因戈爾斯塔特伯爵投誠一事還是一個秘密,塔列朗的身份還沒有到達能知道這一秘密的高度,不過,也正是因此,他才頗為適合走這一趟。
路易並不信任因戈爾斯塔特伯爵,在薩克森發生了「弟囚兄」事件後,他更是對情況相似的巴伐利亞亦起了疑心。
與薩克森一樣,巴伐利亞也是兄長身為君主,弟弟掌握軍權,也是兄長「無能」,弟弟出眾。
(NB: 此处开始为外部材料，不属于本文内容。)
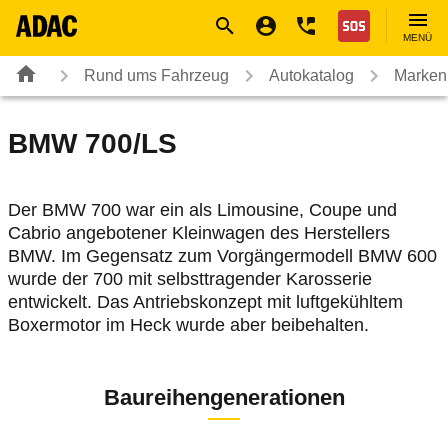
Navigation
Suche
Seiteninhalt
Fußzeile
Nothilfe
MENÜ
Rund ums Fahrzeug
Autokatalog
Marken
BMW
700/LS
Der BMW 700 war ein als Limousine, Coupe und
Cabrio angebotener Kleinwagen des Herstellers
BMW. Im Gegensatz zum Vorgängermodell BMW 600
wurde der 700 mit selbsttragender Karosserie
entwickelt. Das Antriebskonzept mit luftgekühltem
Boxermotor im Heck wurde aber beibehalten.
Baureihengenerationen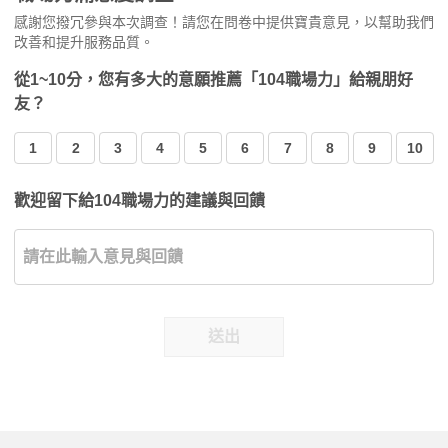
感謝您撥冗參與本次調查！請您在問卷中提供寶貴意見，以幫助我們
改善和提升服務品質。
從1~10分，您有多大的意願推薦「104職場力」給親朋好
友？
1
2
3
4
5
6
7
8
9
10
歡迎留下給104職場力的建議與回饋
送出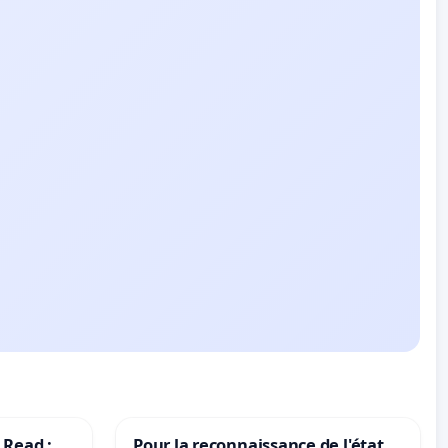
 Read :
Pour la reconnaissance de l'état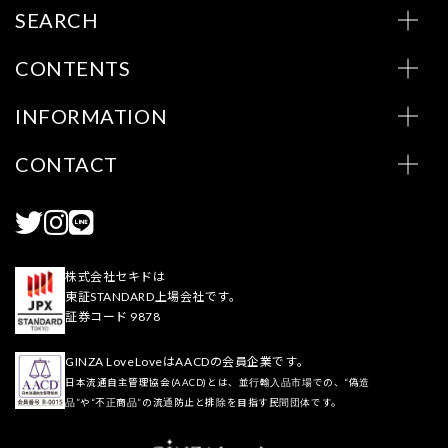
SEARCH
CONTENTS
INFORMATION
CONTACT
株式会社セキドは
東証STANDARD上場会社です。
証券コード 9878
GINZA LoveLoveはAACDの会員企業です。
日本流通自主管理協会(AACD)とは、並行輸入品市場での、“偽造
品”や“不正商品”の流通防止と排除を目指す民間団体です。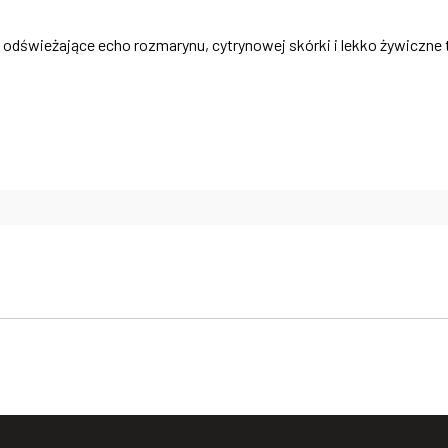
 odświeżające echo rozmarynu, cytrynowej skórki i lekko żywiczne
路易擔心的不是巴伐利亞也是一齣「弟囚兄」戲碼,而是擔心自己會被因戈爾斯塔特伯爵利用。他完全可以一面投靠俄羅斯,一面投靠法蘭西,日後無論俄羅斯勝利,還是法蘭西勝利,都可以以功臣和同盟者身份坐享其成。
塔列朗不知因戈爾斯塔特伯爵投誠一事,故而不會先入為主地將之視為自己人。他又是一個狡猾如狼之輩,謹慎且細緻,並不會被他人的三言兩語欺騙,因此,只有他去才能令路易放心。
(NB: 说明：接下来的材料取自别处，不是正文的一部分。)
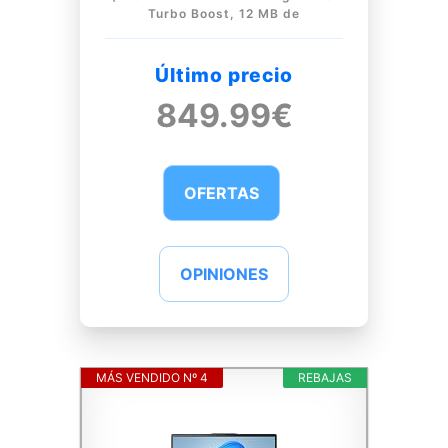
Turbo Boost, 12 MB de
Último precio
849.99€
OFERTAS
OPINIONES
MÁS VENDIDO Nº 4
REBAJAS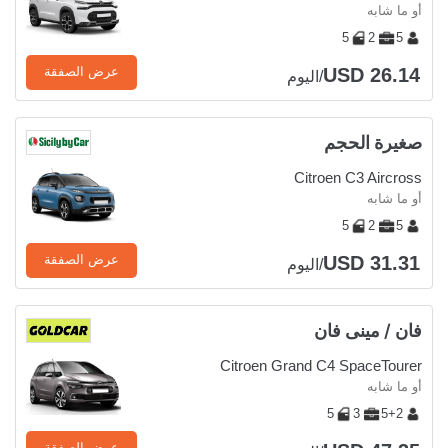
أو ما شابه
5
2
5
USD 26.14
عرض الصفقة
/اليوم
صغيرة الحجم
Citroen C3 Aircross
أو ما شابه
5
2
5
USD 31.31
عرض الصفقة
/اليوم
فان / مينى فان
Citroen Grand C4 SpaceTourer
أو ما شابه
5
3
5+2
عرض الصفقة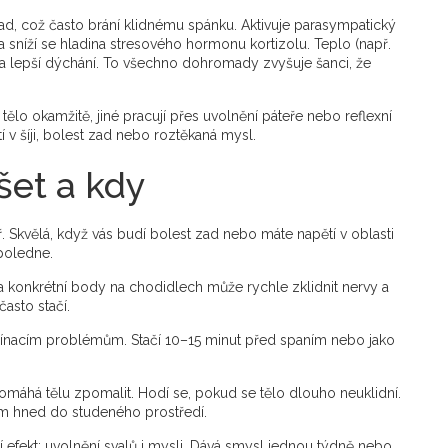
zad, což často brání klidnému spánku. Aktivuje parasympatický
a sníží se hladina stresového hormonu kortizolu. Teplo (např.
 a lepší dýchání. To všechno dohromady zvyšuje šanci, že
tělo okamžitě, jiné pracují přes uvolnění páteře nebo reflexní
í v šíji, bolest zad nebo roztěkaná mysl.
šet a kdy
 Skvělá, když vás budí bolest zad nebo máte napětí v oblasti
poledne.
a konkrétní body na chodidlech může rychle zklidnit nervy a
asto stačí.
usínacím problémům. Stačí 10–15 minut před spaním nebo jako
máhá tělu zpomalit. Hodí se, pokud se tělo dlouho neuklidní.
ěm hned do studeného prostředí.
efekt: uvolnění svalů i mysli. Dává smysl jednou týdně nebo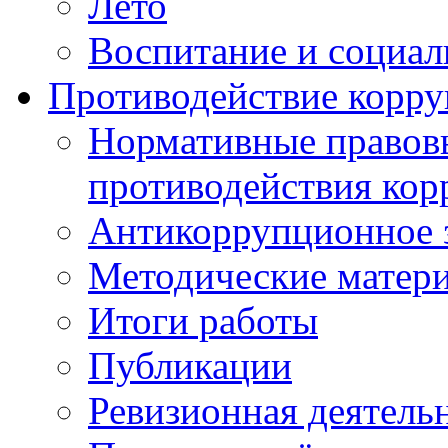
Лето
Воспитание и социал
Противодействие корр
Нормативные правовы
противодействия ко
Антикоррупционное з
Методические матер
Итоги работы
Публикации
Ревизионная деятель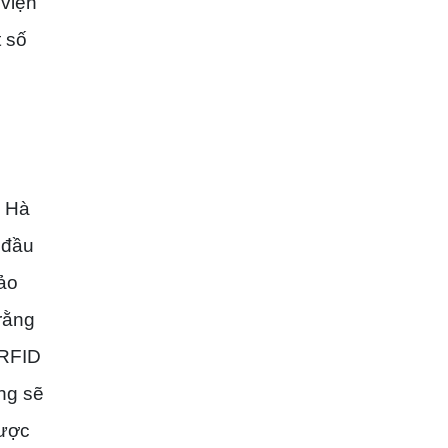
 viện
t số
c Hà
 đầu
ảo
rằng
 RFID
ng sẽ
được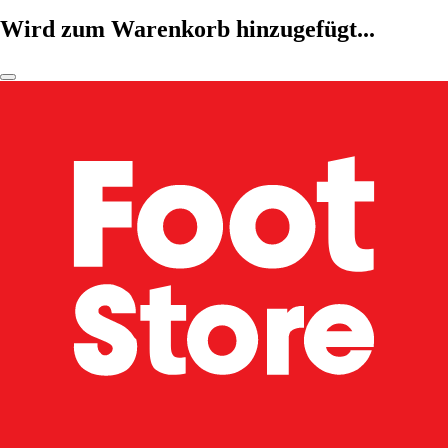
Wird zum Warenkorb hinzugefügt...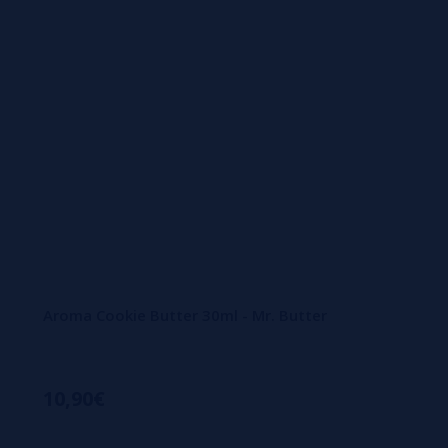
Aroma Cookie Butter 30ml - Mr. Butter
10,90€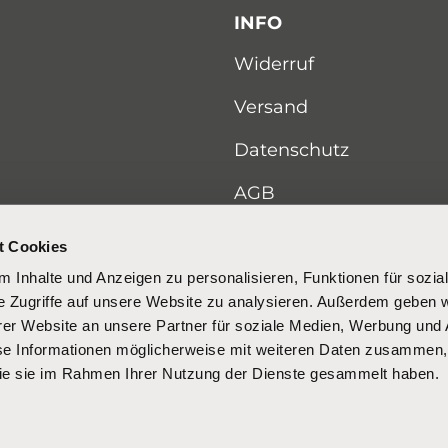
INFO
Widerruf
Versand
Datenschutz
AGB
Impressum
t Cookies
 Inhalte und Anzeigen zu personalisieren, Funktionen für sozia
e Zugriffe auf unsere Website zu analysieren. Außerdem geben w
er Website an unsere Partner für soziale Medien, Werbung und 
se Informationen möglicherweise mit weiteren Daten zusammen, 
 die sie im Rahmen Ihrer Nutzung der Dienste gesammelt haben.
塔列朗不知路易的安排,只道是受到了重用,因而點頭應允。
次日5月11日,路易召見了幼時的好友亨利?德?瓦特納和米歇爾?德?圖倫。
亨利如今已經是阿爾卑斯軍團的司令,屬於方面軍一級的指揮官;米歇爾?德?圖倫稍有不及,卻也是准將級的軍官。
路易對身邊之人適才而用,絕不會徇私。亨利屢立戰功,且是思考細緻、文武兼備之人,不但善於第一線的戰術指揮,亦有戰役指揮的才華,因此,他被任命為軍團司令。米歇爾?德?圖倫勇猛過人,忠誠有加,是一個優秀的騎兵將領,可他在戰役指揮方面略顯才能不足,特別不善於「三位一體」式的作戰,因此,他被留在了近衛軍中。
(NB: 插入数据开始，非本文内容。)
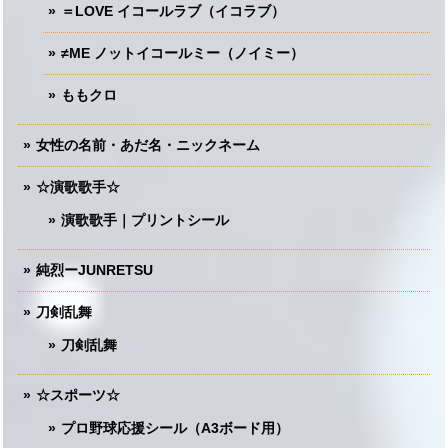
＝LOVE イコールラブ（イコラブ）
≠ME ノットイコールミー（ノイミー）
ももクロ
女性の名前・あだ名・ニックネーム
☆演歌歌手☆
演歌歌手｜プリントシール
純烈ーJUNRETSU
刀剣乱舞
刀剣乱舞
☆スポーツ☆
プロ野球応援シール（A3ボード用）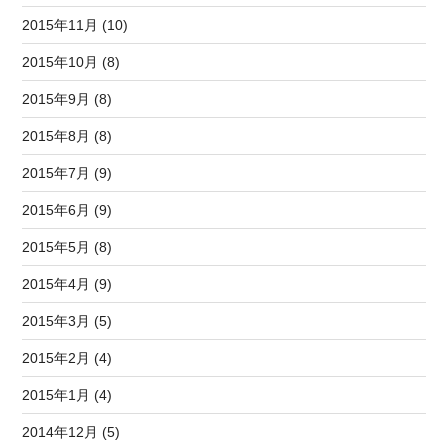
2015年11月 (10)
2015年10月 (8)
2015年9月 (8)
2015年8月 (8)
2015年7月 (9)
2015年6月 (9)
2015年5月 (8)
2015年4月 (9)
2015年3月 (5)
2015年2月 (4)
2015年1月 (4)
2014年12月 (5)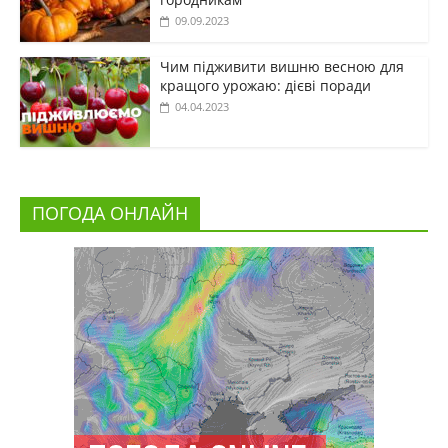
09.09.2023
Чим підживити вишню весною для
кращого урожаю: дієві поради
04.04.2023
ПОГОДА ОНЛАЙН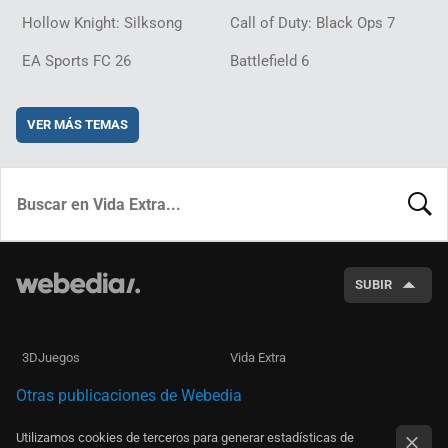
Hollow Knight: Silksong
Call of Duty: Black Ops 7
EA Sports FC 26
Battlefield 6
VER MÁS TEMAS
BUSCA
SUBIR
3DJuegos
Vida Extra
Otras publicaciones de Webedia
Utilizamos cookies de terceros para generar estadísticas de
會客廳中,路易坐在座椅上,亨利和米歇爾二人站在他的身前。
這兩人性格不同,故而站姿也不同。亨利庸庸散散地站著,一點軍人樣都沒有;米歇爾昂首挺胸,站著標準的軍姿。
路易從來不拘小節,且相比起這些門面更注重實績。因此,他並不對懶散的亨利不悅,亦不以米歇爾的呆板嚴肅樣為怪。不過,他也認為軍官當是一支軍隊的表率。所謂上行下效,軍官如果懶散,士兵們也會跟著不遵守軍紀,而軍紀決定著這支軍隊的戰鬥力強弱。
亨利是個有才之人,有才之人容易居功自傲。未免這柄利劍未用而先折,路易故意板起臉,嚴肅地對其說道:「亨利,我聽說這些日子你在亞琛常流連妓院,是嗎?」
「是的,陛下。」亨利微笑著答道,似乎不以為意。